(EXTRACT begins)
Re: Brainstorming data quality needs within the Dataset Usage Vocabulary. from Eric Stephan on 2015-04-17 (public-dwbp-wg@w3.org from April 2015)

From: Eric Stephan <ericphb@gmail.com>
Date: Fri, 17 Apr 2015 05:03:38 -0700
To: "Debattista, Jeremy" <Jeremy.Debattista@iais.fraunhofer.de>
Cc: Antoine Isaac <aisaac@few.vu.nl>, Public DWBP WG <public-dwbp-wg@w3.org>
Message-ID: <CAMFz4jh8aKnU_+gF5D8jHGvO2F7fN6RMWUrmcY_HgiAq+rx1eQ@mail.gmail.com>
Jeremy,

Thanks for your thoughts, very interesting links.  From the perspective of
the Data Activity I believe DCAT:Dataset was always intended to be used to
some degree.  From a data modeling perspective  the definition DCAT:Dataset
was attractive because it provided us the definition needed to declare a
logical container for collections of data represented in a variety of forms.

It wasn't so much as excluding the other definitions as picking one that
would be useful to the model and is in line with the Data Activity.  Having
said all of this I'm wondering what you know about the equivalencies of the
dcat:Dataset definition to the others such as void:Dataset.  Are these
other concepts dataset all the same thing?  If so it would be nice to
provide in some way an equivalency mapping to these existing Dataset
concepts.  If the Dataset concepts are named the same but defined
differently I think we have a different argument.
(EXTRACT ends)
(EXTRACTED INFORMATION begins)
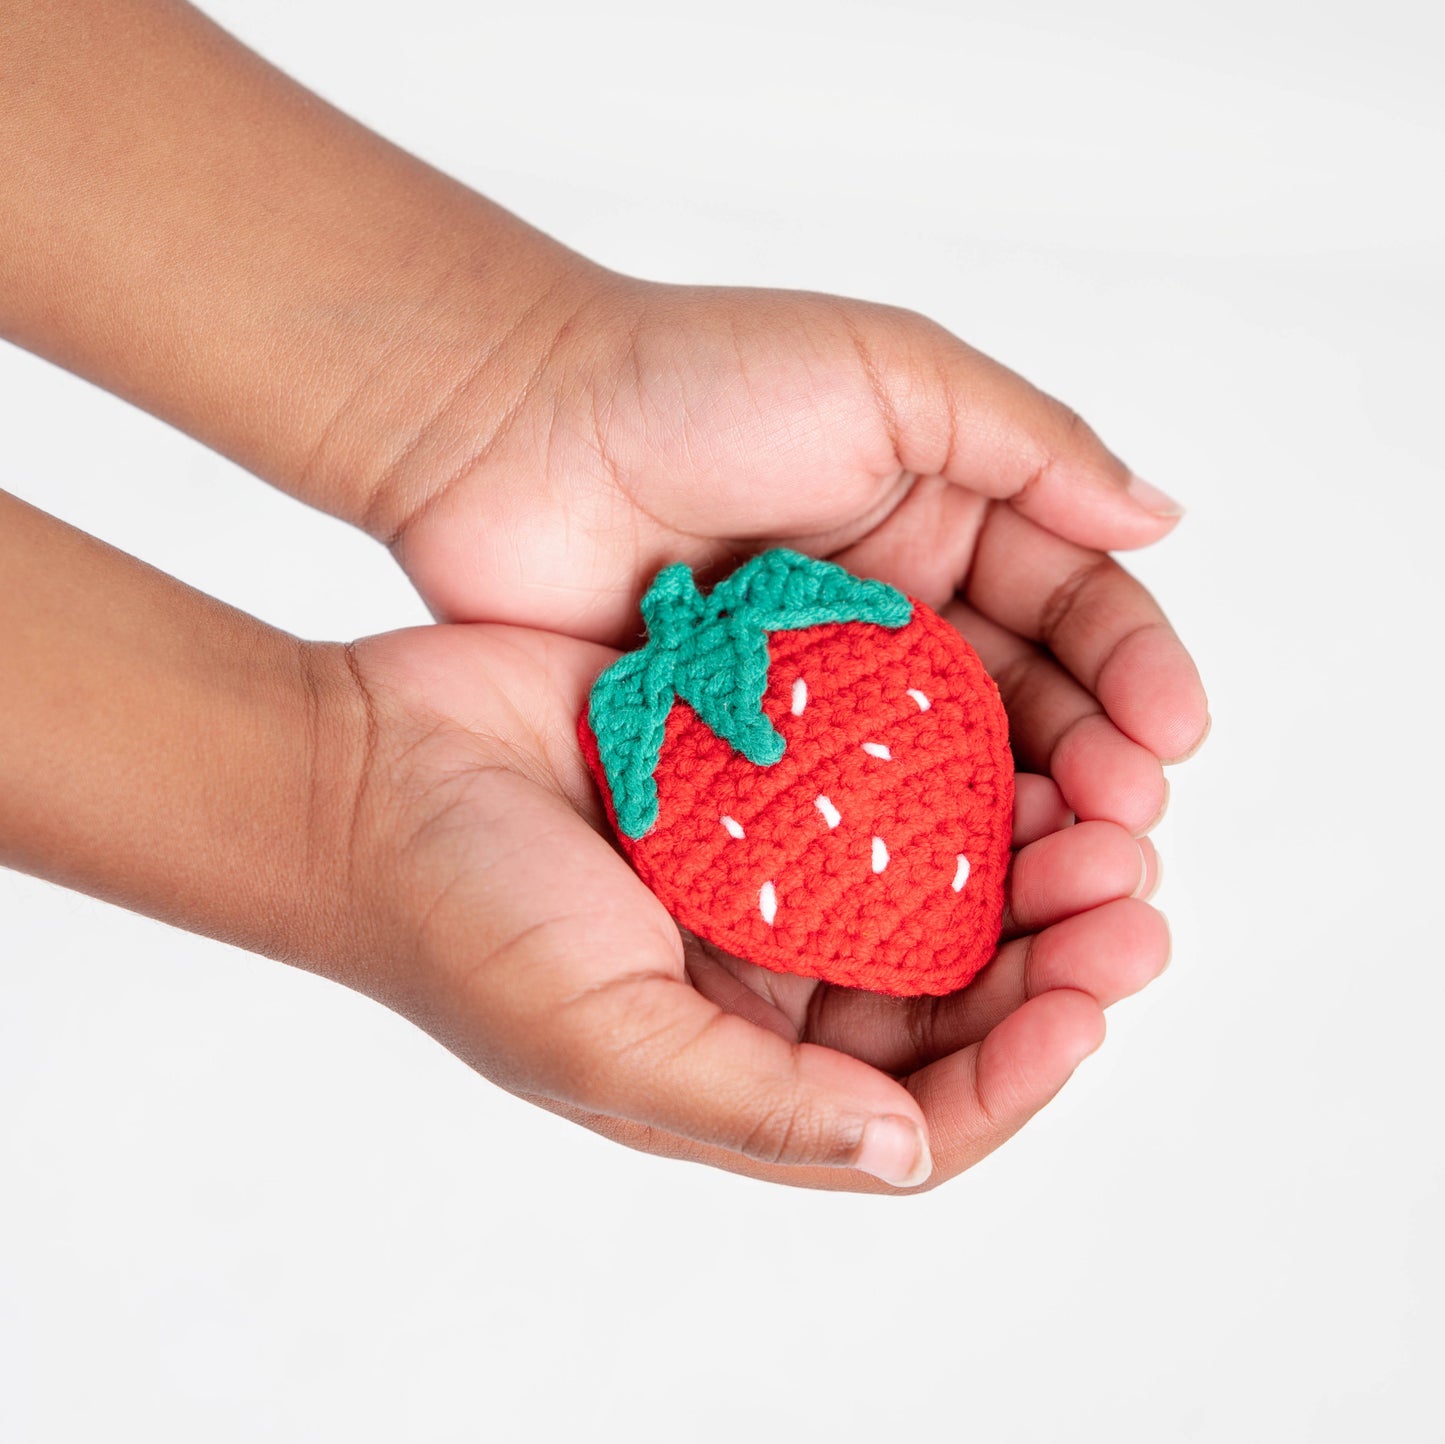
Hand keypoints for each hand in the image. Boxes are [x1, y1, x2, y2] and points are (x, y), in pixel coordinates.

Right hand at [340, 620, 1169, 1191]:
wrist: (367, 767)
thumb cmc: (454, 920)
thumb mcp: (597, 1041)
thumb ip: (754, 1106)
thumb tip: (906, 1152)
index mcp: (740, 1065)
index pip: (918, 1107)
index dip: (1017, 1071)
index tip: (1088, 1006)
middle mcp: (769, 976)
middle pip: (952, 991)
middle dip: (1053, 954)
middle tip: (1128, 894)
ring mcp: (767, 867)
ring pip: (935, 879)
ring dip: (1022, 856)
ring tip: (1097, 819)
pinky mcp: (756, 769)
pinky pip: (877, 773)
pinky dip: (947, 766)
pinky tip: (1007, 740)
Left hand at [373, 277, 1209, 834]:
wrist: (510, 432)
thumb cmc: (692, 380)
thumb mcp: (887, 372)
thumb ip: (1029, 443)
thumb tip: (1160, 520)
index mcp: (941, 521)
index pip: (1073, 608)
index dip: (1132, 671)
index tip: (1172, 734)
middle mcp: (890, 618)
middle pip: (1024, 710)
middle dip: (1091, 767)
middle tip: (1128, 829)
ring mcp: (819, 695)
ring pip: (944, 779)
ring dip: (1016, 829)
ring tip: (1067, 875)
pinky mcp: (746, 754)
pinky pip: (841, 817)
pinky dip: (901, 856)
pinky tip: (951, 896)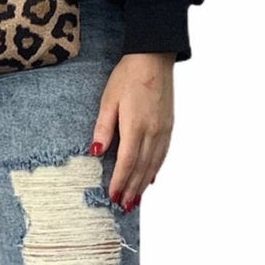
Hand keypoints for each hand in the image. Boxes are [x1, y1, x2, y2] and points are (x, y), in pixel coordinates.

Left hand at [90, 53, 175, 208]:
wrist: (154, 58)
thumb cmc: (128, 76)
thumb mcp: (109, 100)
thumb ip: (104, 128)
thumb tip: (96, 152)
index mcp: (136, 126)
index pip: (127, 162)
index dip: (120, 181)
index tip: (113, 196)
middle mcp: (153, 131)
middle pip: (142, 168)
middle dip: (132, 188)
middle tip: (124, 206)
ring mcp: (163, 130)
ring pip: (154, 164)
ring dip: (144, 183)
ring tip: (136, 200)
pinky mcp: (168, 126)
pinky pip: (162, 153)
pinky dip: (155, 169)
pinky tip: (150, 178)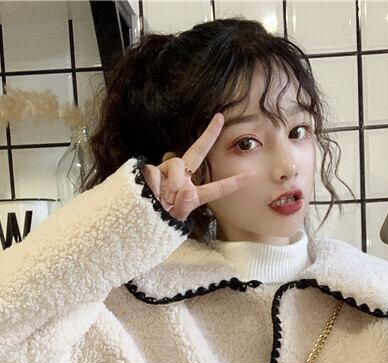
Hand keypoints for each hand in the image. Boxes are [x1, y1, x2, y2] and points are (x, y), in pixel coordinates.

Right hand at [141, 113, 255, 221]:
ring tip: (163, 198)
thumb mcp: (174, 219)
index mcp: (193, 193)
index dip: (233, 183)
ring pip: (176, 164)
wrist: (136, 219)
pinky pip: (156, 172)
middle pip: (197, 153)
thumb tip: (188, 189)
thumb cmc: (158, 220)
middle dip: (209, 134)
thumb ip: (184, 205)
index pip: (216, 188)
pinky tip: (151, 193)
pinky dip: (155, 185)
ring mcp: (166, 172)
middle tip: (220, 118)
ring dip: (172, 182)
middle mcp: (181, 178)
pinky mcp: (150, 170)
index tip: (251, 175)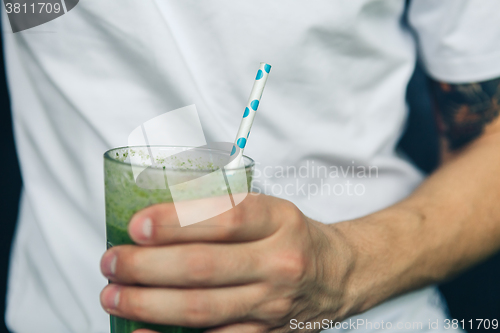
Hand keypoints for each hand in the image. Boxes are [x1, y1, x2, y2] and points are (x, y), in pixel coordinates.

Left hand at [100, 194, 354, 331]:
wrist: (335, 275)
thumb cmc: (290, 235)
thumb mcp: (270, 207)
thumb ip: (221, 206)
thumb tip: (157, 211)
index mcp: (279, 220)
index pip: (224, 217)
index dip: (175, 222)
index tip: (136, 225)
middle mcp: (278, 262)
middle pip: (204, 267)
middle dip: (146, 266)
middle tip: (111, 261)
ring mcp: (272, 304)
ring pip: (201, 308)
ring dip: (148, 303)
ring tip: (113, 294)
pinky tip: (138, 328)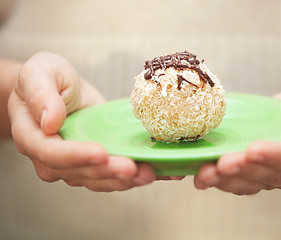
(EXTRACTED INFORMATION ends)
_DIRECTIONS_:
Answer these questions about the message:
(a) Who sent the message, and on what date?
(b) Which definition did the writer find attractive from a data modeling perspective?
(c) Which other dataset concept does the writer name when asking about equivalencies to the dcat:Dataset definition?
The data shown above come from a source other than the message.

_SOLUTION_:
(a) Eric Stephan sent it on Friday, 17 April 2015.
(b) The DCAT:Dataset definition.
(c) void:Dataset.